Excerpt to read:
// Add other domains as needed
};
function codeLength(p) {
return Math.ceil(2 * p * Math.log(2) / Math.log(BASE));
}
function canonicalPrecision(k) {
return Math.floor(k * Math.log(BASE) / (2 * Math.log(2)));
}
// ... (Hilbert curve functions — see repository for full source)
export function encode(lat, lon, precision = 12, domain = 'CI') {
// Full implementation in the repository
}
export function decode(code) {
// Full implementation in the repository
}
Usage in a React Native Screen¶
import React, { useState } from 'react';
import { View, Text, StyleSheet } from 'react-native';
import MapView, { Marker, Polygon } from 'react-native-maps';
import { encode, decode } from './yoro';
export default function YoroMapScreen() {
const [code, setCode] = useState(null);
const [cell, setCell] = useState(null);
const handleMapPress = (e) => {
const { latitude, longitude } = e.nativeEvent.coordinate;
const yoroCode = encode(latitude, longitude, 12, 'CI');
const decoded = decode(yoroCode);
setCode(yoroCode);
setCell(decoded.bounds);
};
return (
<View style={styles.container}>
<MapView
style={styles.map}
initialRegion={{
latitude: 7.5, longitude: -5.5,
latitudeDelta: 5, longitudeDelta: 5,
}}
onPress={handleMapPress}
>
{cell && (
<Polygon
coordinates={[
{ latitude: cell.lat_min, longitude: cell.lon_min },
{ latitude: cell.lat_min, longitude: cell.lon_max },
{ latitude: cell.lat_max, longitude: cell.lon_max },
{ latitude: cell.lat_max, longitude: cell.lon_min },
]}
strokeColor="#e65100"

Data under study:

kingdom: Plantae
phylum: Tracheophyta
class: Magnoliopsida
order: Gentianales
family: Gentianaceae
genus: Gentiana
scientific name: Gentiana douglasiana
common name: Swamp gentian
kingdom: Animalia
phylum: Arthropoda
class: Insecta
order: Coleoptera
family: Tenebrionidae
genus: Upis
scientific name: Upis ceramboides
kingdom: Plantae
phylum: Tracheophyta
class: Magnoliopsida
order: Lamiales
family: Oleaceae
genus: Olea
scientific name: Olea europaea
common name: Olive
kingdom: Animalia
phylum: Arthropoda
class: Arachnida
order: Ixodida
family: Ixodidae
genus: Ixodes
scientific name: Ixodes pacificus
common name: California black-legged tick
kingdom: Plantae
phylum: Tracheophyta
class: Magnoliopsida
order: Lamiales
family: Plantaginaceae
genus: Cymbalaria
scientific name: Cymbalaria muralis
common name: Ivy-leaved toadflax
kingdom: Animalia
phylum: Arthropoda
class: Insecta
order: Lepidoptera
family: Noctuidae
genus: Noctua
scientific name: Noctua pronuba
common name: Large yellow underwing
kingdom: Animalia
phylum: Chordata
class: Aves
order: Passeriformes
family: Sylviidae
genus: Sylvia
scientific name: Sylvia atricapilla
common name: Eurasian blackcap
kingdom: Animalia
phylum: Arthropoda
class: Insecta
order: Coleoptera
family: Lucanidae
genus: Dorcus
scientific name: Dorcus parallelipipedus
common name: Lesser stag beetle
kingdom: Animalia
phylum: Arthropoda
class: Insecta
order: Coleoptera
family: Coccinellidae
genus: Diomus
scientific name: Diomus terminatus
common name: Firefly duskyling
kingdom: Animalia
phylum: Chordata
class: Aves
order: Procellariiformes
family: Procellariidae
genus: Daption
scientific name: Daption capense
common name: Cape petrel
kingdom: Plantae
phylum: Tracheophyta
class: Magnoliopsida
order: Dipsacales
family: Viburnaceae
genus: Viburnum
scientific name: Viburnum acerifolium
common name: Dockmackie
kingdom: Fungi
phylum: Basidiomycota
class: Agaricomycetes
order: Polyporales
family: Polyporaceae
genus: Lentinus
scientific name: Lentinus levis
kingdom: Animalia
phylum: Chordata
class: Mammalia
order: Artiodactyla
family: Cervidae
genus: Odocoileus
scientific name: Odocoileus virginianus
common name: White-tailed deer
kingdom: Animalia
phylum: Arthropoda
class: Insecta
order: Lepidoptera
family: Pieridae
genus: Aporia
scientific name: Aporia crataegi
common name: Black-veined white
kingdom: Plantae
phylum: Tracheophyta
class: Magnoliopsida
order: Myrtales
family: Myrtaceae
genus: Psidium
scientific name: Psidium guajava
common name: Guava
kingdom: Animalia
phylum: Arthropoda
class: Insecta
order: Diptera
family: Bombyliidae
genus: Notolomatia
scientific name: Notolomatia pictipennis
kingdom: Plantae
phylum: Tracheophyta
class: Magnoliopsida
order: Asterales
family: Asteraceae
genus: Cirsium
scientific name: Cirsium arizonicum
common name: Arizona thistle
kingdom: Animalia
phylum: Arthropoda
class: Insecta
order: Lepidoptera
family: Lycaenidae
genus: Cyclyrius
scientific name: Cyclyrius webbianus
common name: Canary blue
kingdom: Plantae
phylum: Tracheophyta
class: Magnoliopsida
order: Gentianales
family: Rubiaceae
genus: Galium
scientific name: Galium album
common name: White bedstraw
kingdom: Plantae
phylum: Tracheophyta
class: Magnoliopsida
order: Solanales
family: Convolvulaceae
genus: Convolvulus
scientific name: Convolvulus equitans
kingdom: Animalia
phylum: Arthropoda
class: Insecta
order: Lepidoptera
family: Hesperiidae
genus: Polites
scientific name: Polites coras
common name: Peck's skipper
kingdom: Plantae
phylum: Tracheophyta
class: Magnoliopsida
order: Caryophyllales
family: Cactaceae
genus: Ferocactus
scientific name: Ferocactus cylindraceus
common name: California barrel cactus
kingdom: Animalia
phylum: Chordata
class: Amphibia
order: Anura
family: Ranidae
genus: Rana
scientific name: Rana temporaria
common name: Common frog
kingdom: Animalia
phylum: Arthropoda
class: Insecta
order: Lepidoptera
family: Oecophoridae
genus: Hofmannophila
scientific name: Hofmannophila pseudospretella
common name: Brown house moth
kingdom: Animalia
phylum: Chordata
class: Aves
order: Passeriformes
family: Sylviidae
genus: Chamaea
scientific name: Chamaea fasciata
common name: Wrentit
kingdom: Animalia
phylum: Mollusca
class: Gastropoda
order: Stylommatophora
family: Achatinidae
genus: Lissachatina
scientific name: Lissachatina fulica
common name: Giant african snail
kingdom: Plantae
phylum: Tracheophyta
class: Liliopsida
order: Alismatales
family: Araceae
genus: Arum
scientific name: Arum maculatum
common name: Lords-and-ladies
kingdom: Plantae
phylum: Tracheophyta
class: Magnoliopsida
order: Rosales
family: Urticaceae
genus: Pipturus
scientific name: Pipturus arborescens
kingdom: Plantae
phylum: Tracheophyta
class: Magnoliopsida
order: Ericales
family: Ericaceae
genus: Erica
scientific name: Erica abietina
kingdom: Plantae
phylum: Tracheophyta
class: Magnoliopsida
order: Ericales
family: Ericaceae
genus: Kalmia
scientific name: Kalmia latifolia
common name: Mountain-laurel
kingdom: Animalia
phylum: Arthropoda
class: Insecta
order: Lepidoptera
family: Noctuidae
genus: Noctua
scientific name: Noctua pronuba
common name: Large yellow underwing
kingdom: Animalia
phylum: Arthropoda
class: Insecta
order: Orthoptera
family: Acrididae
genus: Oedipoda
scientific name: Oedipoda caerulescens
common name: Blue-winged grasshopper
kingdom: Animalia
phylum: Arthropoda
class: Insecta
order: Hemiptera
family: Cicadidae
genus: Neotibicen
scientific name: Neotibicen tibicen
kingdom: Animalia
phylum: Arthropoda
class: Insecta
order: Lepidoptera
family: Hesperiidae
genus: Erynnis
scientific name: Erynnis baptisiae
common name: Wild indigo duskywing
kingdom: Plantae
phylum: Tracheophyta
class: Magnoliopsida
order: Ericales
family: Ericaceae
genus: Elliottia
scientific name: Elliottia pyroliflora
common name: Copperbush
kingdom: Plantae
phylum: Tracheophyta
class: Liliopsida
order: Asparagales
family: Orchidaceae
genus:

Work task:
Reproduce the entire code excerpt on geocode encoding and the React Native map screen without any changes. The material has no connection to the code excerpt.

Result of the task:
// Add other domains as needed
};
function codeLength(p) {
return Math.ceil(2 * p * Math.log(2) / Math.log(BASE));
}
function canonicalPrecision(k) {
return Math.floor(k * Math.log(BASE) / (2 * Math.log(2)));
}
// ... (Hilbert curve functions — see repository for full source)
export function encode(lat, lon, precision = 12, domain = 'CI') {
// Full implementation in the repository
}
export function decode(code) {
// Full implementation in the repository
}
Usage in a React Native Screen¶
import React, { useState } from 'react';
import { View, Text, StyleSheet } from 'react-native';
import MapView, { Marker, Polygon } from 'react-native-maps';
import { encode, decode } from './yoro';
export default function YoroMapScreen() {
const [code, setCode] = useState(null);
const [cell, setCell] = useState(null);
const handleMapPress = (e) => {
const { latitude, longitude } = e.nativeEvent.coordinate;
const yoroCode = encode(latitude, longitude, 12, 'CI');
const decoded = decode(yoroCode);
setCode(yoroCode);
setCell(decoded.bounds);
};
return (
<View style={styles.container}>
<MapView
style={styles.map}
initialRegion={{
latitude: 7.5, longitude: -5.5,
latitudeDelta: 5, longitudeDelta: 5,
}}
onPress={handleMapPress}
>
{cell && (
<Polygon
coordinates={[
{ latitude: cell.lat_min, longitude: cell.lon_min },
{ latitude: cell.lat_min, longitude: cell.lon_max },
{ latitude: cell.lat_max, longitude: cell.lon_max },
{ latitude: cell.lat_max, longitude: cell.lon_min },
]}
strokeColor="#e65100"